[Start of Attachment]

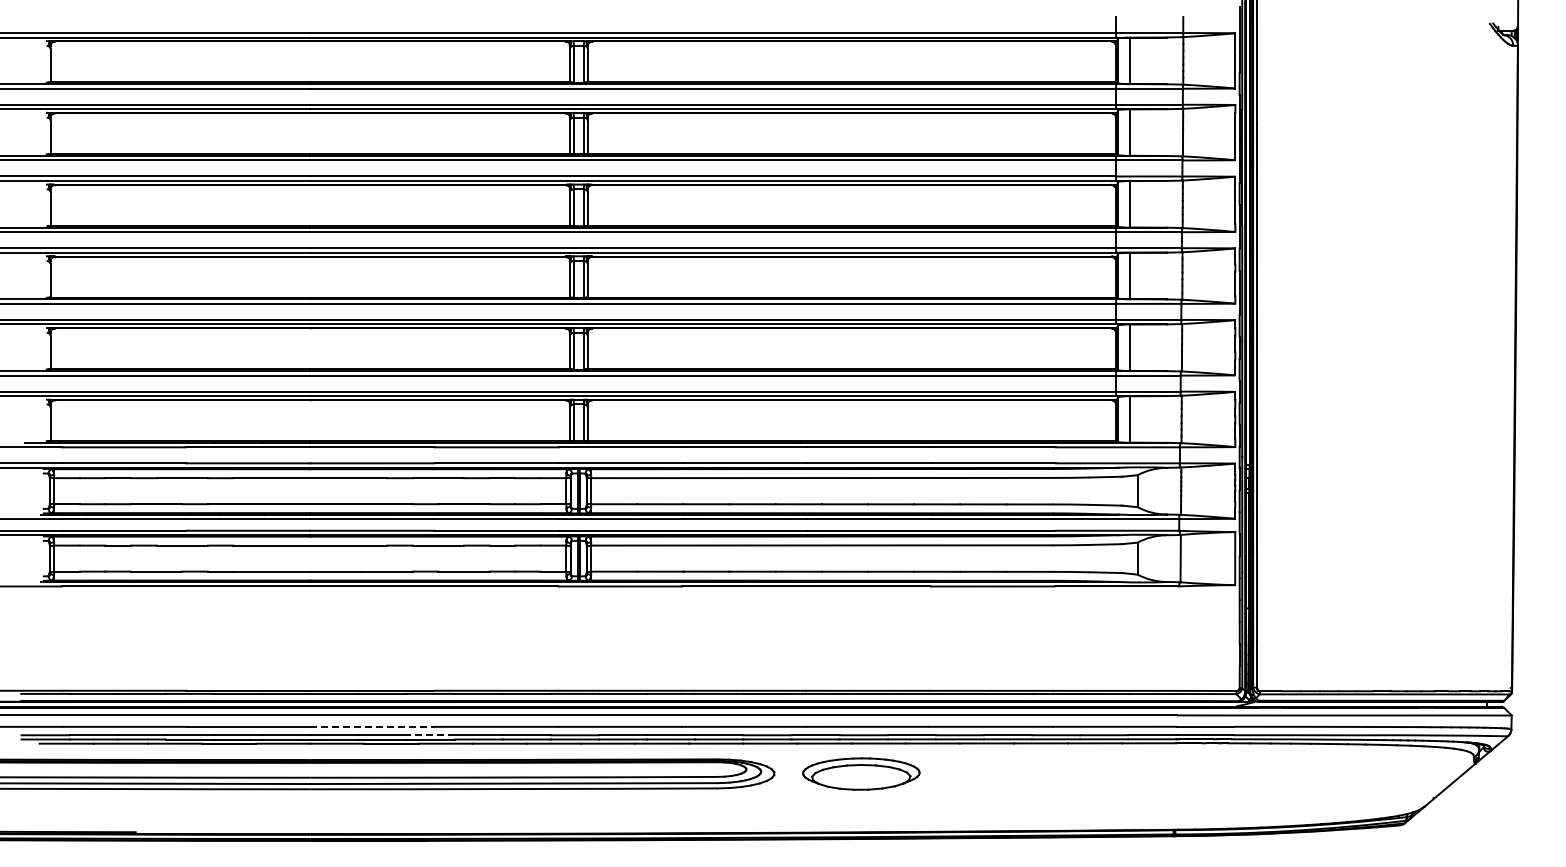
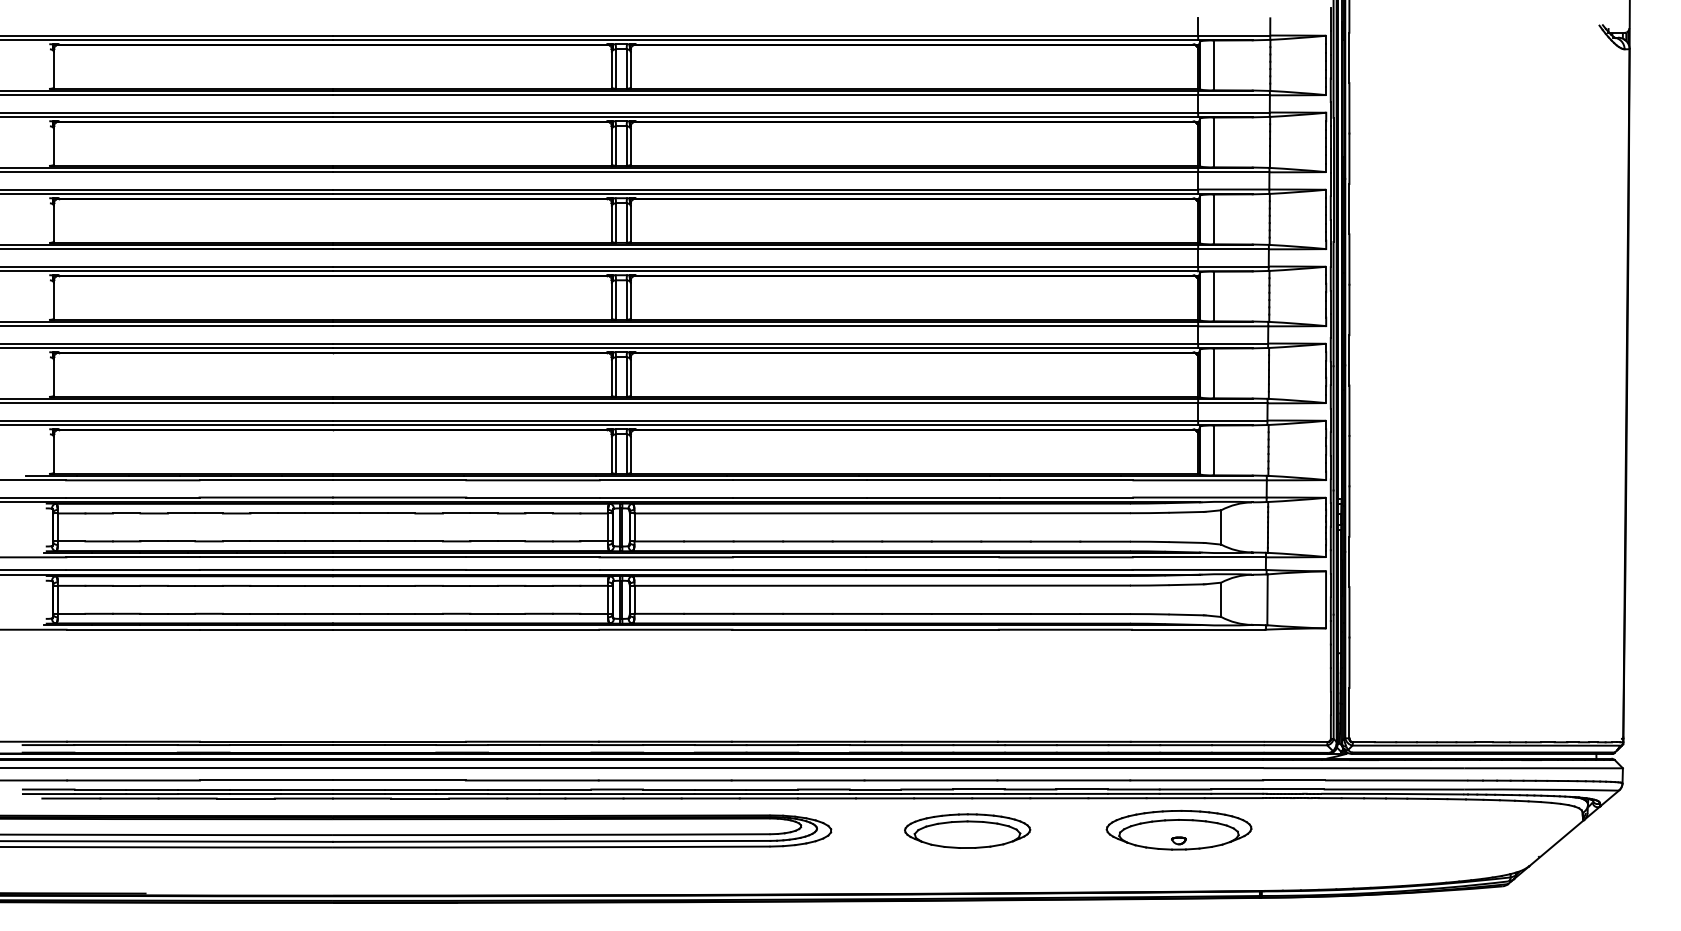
line: (372, 726) -> (399, 780), dashed -> solid
line: (430, 735) -> (462, 789), dashed -> solid
part: (861, 773) -> (967, 830), moved
part: (1098, 773) -> (1179, 830), added

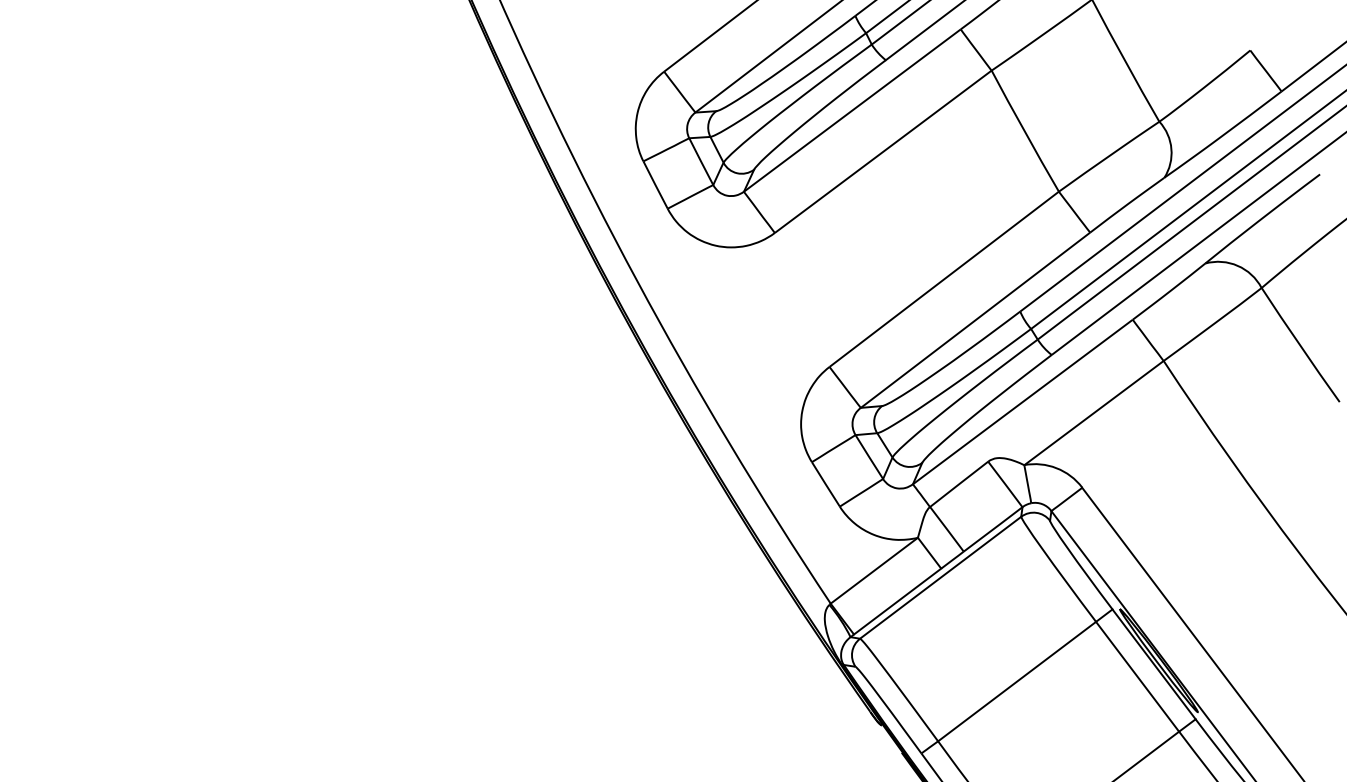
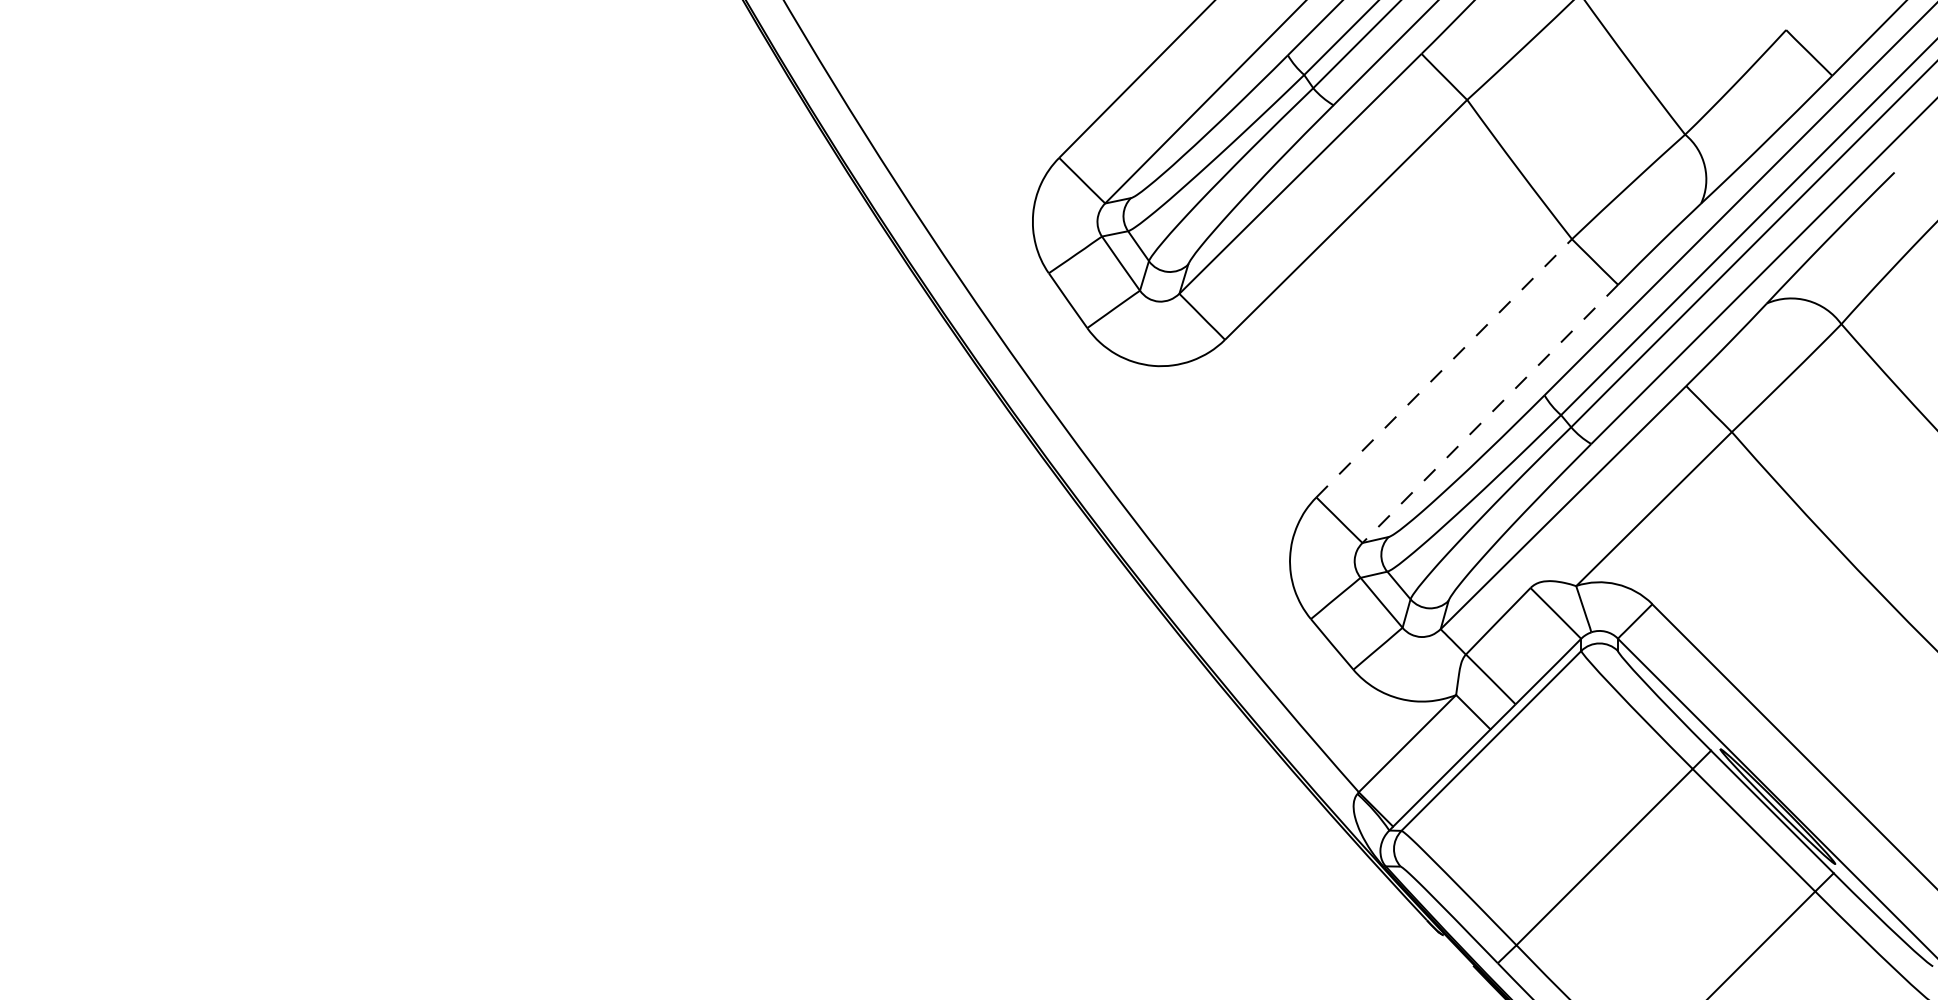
line: (944, 279) -> (1444, 368), solid -> dashed
line: (975, 320) -> (1490, 414), solid -> dashed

[End of Attachment]

**TASK DETAILS**. From the first line to the last, output the data exactly, without the pictures.

**ANSWER BOX**.
line: (372, 726) -> (399, 780), dashed -> solid
line: (430, 735) -> (462, 789), dashed -> solid
part: (861, 773) -> (967, 830), moved
part: (1098, 773) -> (1179, 830), added

line: (944, 279) -> (1444, 368), solid -> dashed
line: (975, 320) -> (1490, 414), solid -> dashed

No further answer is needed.